My husband is also at the sit and snooze all day stage. The problem is that by sitting all day he is physically deteriorating. Or is it the other way around--does he sit and snooze because he is physically deteriorating? Would exercise of some sort be helpful at all or is this just the natural course of the disease? Walking with his tiny baby-steps makes it difficult to do more than what is necessary.
marilynmd, Oh I so agree with Sandi, you are wanting the best for your husband and what is best at stage 6 is not really what we would think of as being a better quality of life. By the time most patients reach stage 6 they no longer are able to participate in activities. Your husband is doing what the disease allows him to do at this time. We had a friend who placed her husband in daycare at stage 6 and all he did was sit in a chair, or walk around, nothing more than what he did at home. On the other hand if what you need is more time for things that you need to attend to he would not be any worse off maybe at day care but it would not be a help to him either.
I have a friend right now who is in patient for medication adjustment and believe me the picture is not a pretty one.
My dh has drawn away from social inter-action of any kind. I believe it is because he can't follow the converation and he is getting where he cannot participate in a conversation either because his thought patterns and speech is failing. I think he knows this and just prefers to sit and watch tv, do his word search and play a couple of games on the computer that he can still do. Frankly, I would like to sit and watch tv all day long too...that would not be a problem for me so it is no problem for me that he wants to do it.

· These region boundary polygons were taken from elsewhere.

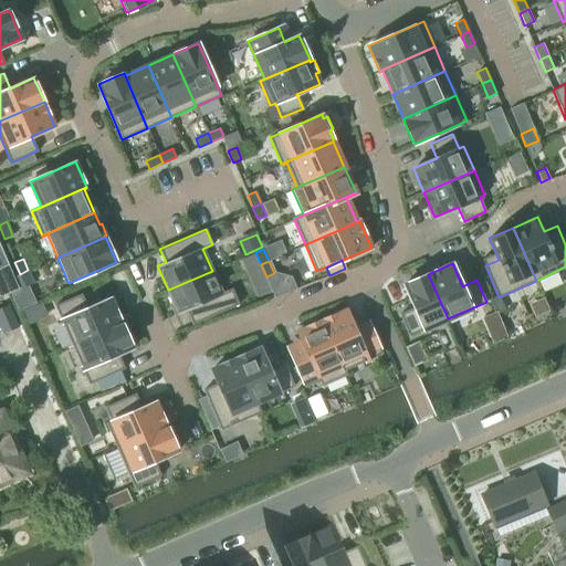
[(28,270),(20,274),(25,286),(33,282),(28,270)]
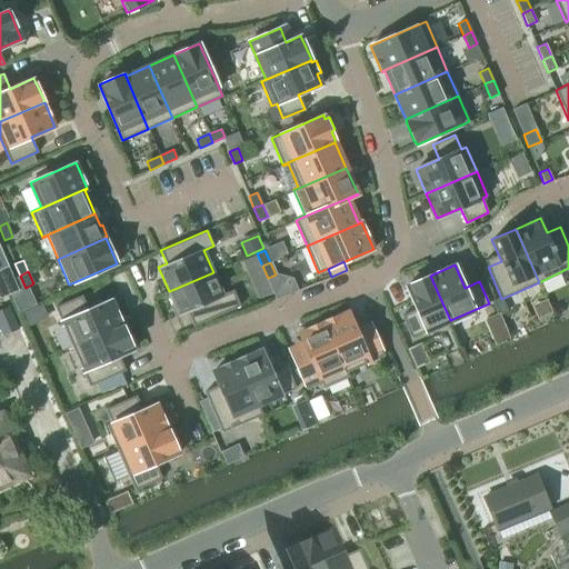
[(213,272),(169,291),(179,316),(188,312),(193,326),(240,306),(233,290),(223,293),(213,272)]
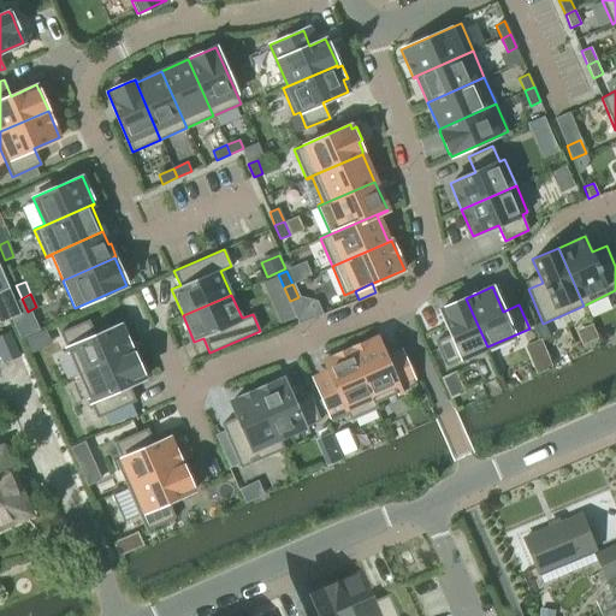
[(445,307),(439,309),(450,335),(434,342),(445,365),(487,347),(466,298),(465,298),(445,307)]
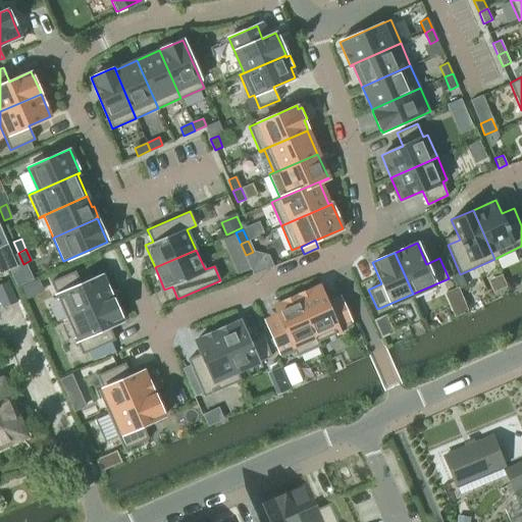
[(245,256),(232,261),(239,273),(250,268),(245,256)]
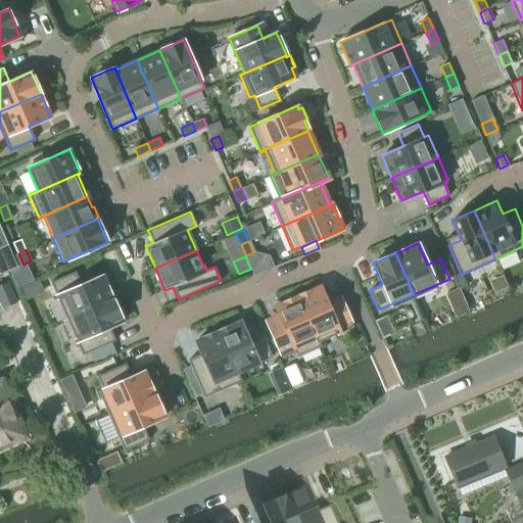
[(76,271),(50,282),(66,318),(112,297),(102,275),(81,285),(76,271)]
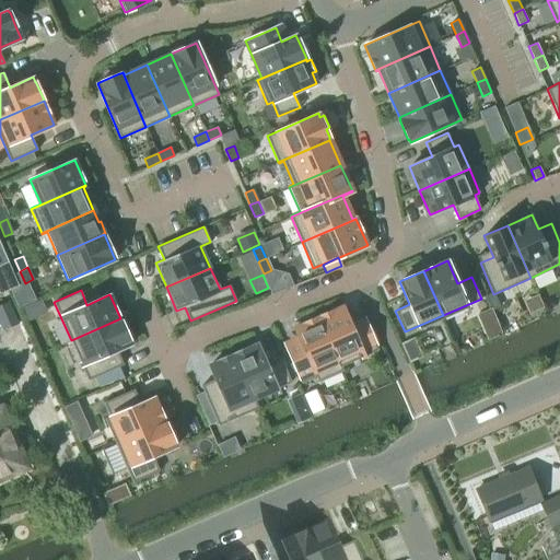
[(8,301),(0,304),(0,324),(2,330),(15,325),(18,324),(8,301)]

marilynmd, I so agree with the others. I sympathize with your desire to increase his quality of life, believe me I tried everything. My husband was in the hospital twice for medication adjustment and both times were horrible and he came out worse than he went in. He too, was a people person who slowly but surely withdrew from everyone but me. Even the children and grandchildren. It got to the place that just having other people around really agitated him. I think it was because he was unable to interact with them either verbally or physically. I finally gave up and family visited just 1 or 2 at a time and didn't stay long. Didn't do much for me but kept him quiet.
ehanilton*, I remember your posts about your experiences with this and that is one reason I am proceeding with caution. This would not be a hospital stay, but rather a subacute unit of a nursing home. However, everyone's comments have helped me see that what I may be wishing for my husband probably isn't realistic at this stage of the disease.
Another thing, the inpatient stay itself would be stressful for him, with no guarantee of an improvement. So I'm thinking to let things stay the way they are. Thanks goodness we have this forum to help us brainstorm!
Marilyn, I agree with the others. My DH has recently started to do more sleeping on the couch in front of the TV and seems content with it. He used to want to go out every day but hasn't asked to go in a few weeks now. It may be the weather and snow or just a change (deterioration). I am probably going to bring him and the aide to the local mall so they can resume the daily walking they did all Spring, Summer and Fall. I would be careful of an in-patient med adjustment even in a sub-acute unit. The dynamics in a facility - the routines, other patients, "strangers" are all upsetting to our LO's and can create behaviors they do not display at home which then may have the dr's over treating them with meds to calm the behaviors. My DH was in an acute unit, displayed aggression, constant pacing, not sleeping. When he came home, none of those behaviors was evident.